COP28 president Sultan Al-Jaber’s company will become the second largest oil producer on Earth. The Abu Dhabi National Oil Company (ADNOC), the fossil fuel firm ran by COP28 President Sultan al-Jaber, is on course to become the second largest oil producer in the world by 2050 – including state-run and publicly listed operators – according to new Global Witness analysis.
As president of COP28, the annual UN-backed climate summit which this year takes place in Dubai, Al-Jaber is charged with shepherding nations towards more ambitious climate action through sweeping emissions cuts in order to keep the 1.5C Paris Agreement temperature goal within grasp.
Yet the company that he leads plans to produce billions of barrels of oil for decades to come, and it is projected to undertake one of the most aggressive production expansions of any operator by 2030– the year by which both the UN’s climate science body, and Al-Jaber himself, say greenhouse gas emissions must fall by 43 percent by 2030 in order to keep the 1.5C goal within reach.
Using industry data sourced from Rystad Energy, we calculate that assets operated by ADNOC are projected to produce 35.9 billion barrels of oil between the start of 2023 and the end of 2050. Only Saudi Aramco (100.5 billion barrels) is projected to produce more operated oil than ADNOC by mid-century.

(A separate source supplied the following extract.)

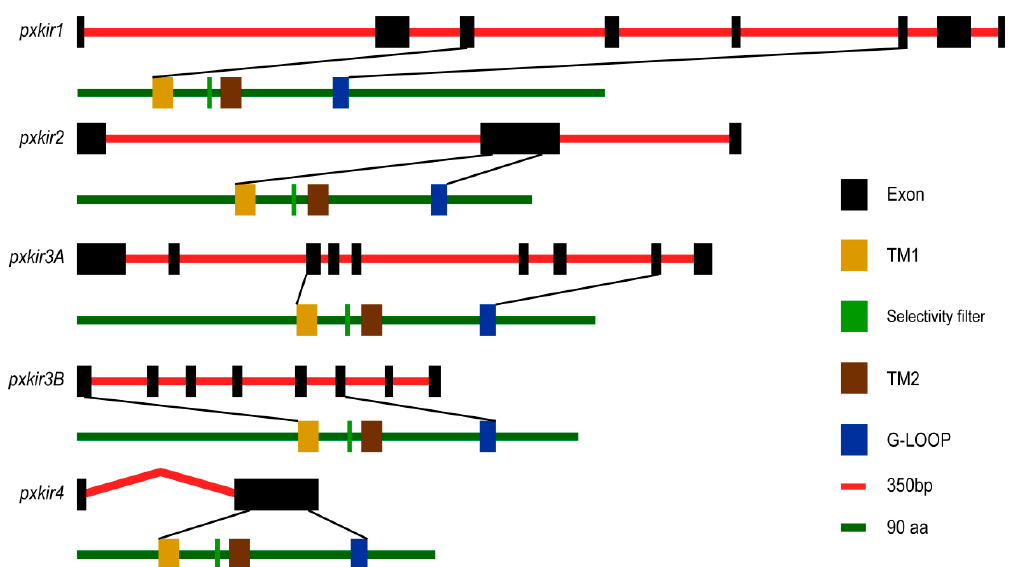
Figure 2. Genomic structures of pxkir and conservative domains of the deduced proteins. The exon–intron organization of pxkir was determined by sequence comparison between genomic sequence and cDNA sequence. The red line of every gene represents the original genomic scaffold sequences and the exons are indicated as black boxes. The green line indicates the deduced protein sequence. The locations encode the two transmembrane helices (TM1 and TM2), selectivity filters, and G-LOOP, which are marked by colored rectangles.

COP28 president Sultan Al-Jaber’s company will become the second largest oil producer on Earth
ADNOC plans to produce more oil than any of the “Big 5” supermajors – ExxonMobil, Chevron, Shell, BP, TotalEnergies. In fact, its projected output will positively dwarf that of the European majors; ADNOC’s 35.9 billion barrels is 49 percent higher alone than the projected 24.1 billion barrels production of Shell, BP and Total combined.
As well as the outsized volume of its operated oil production by 2050, ADNOC is also on course to aggressively increase its production in the short term, making it a major global outlier.

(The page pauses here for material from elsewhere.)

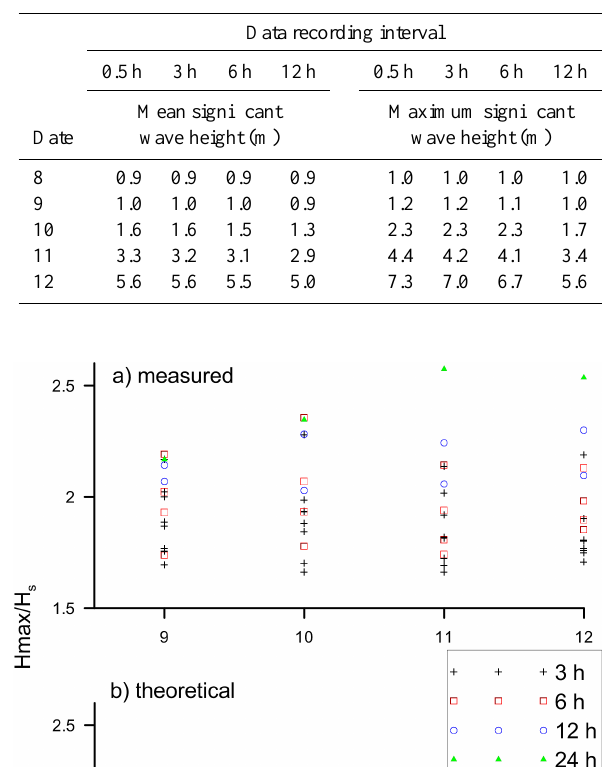
Table 3. Mean and maximum value of significant wave height for different data recording intervals during 8–12 October 2013.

Of the top 30 largest operators globally, only Petrobras (47.5 percent) is set to increase oil production faster by 2030 than ADNOC (41.5 percent).

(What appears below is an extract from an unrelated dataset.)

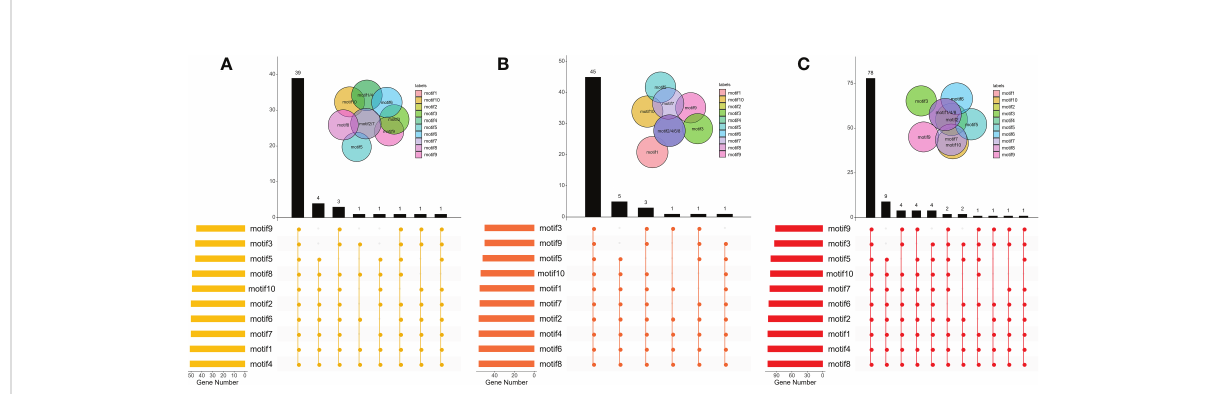
FIGURE 4 Distributions of motifs in BraCPKs (A) , BolCPKs (B) , and BnaCPKs (C) . The Upset plot shows the distribution of motifs in the CPKs. The number chart above represents the number of genes contained in each type of CPK. The bar chart at the bottom left represents the number of genes included in each type of motif. The dotted line shows the types of motifs contained in the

The emissions from ADNOC’s operated oil products alone will total more than 14.3 billion tonnes of CO2e by 2050. That’s significantly more than the annual emissions of China, the world’s largest emitter. It also means that ADNOC’s operated oil and gas alone will burn through nearly 6 percent of the world’s remaining carbon budget to limit warming at 1.5C above preindustrial levels.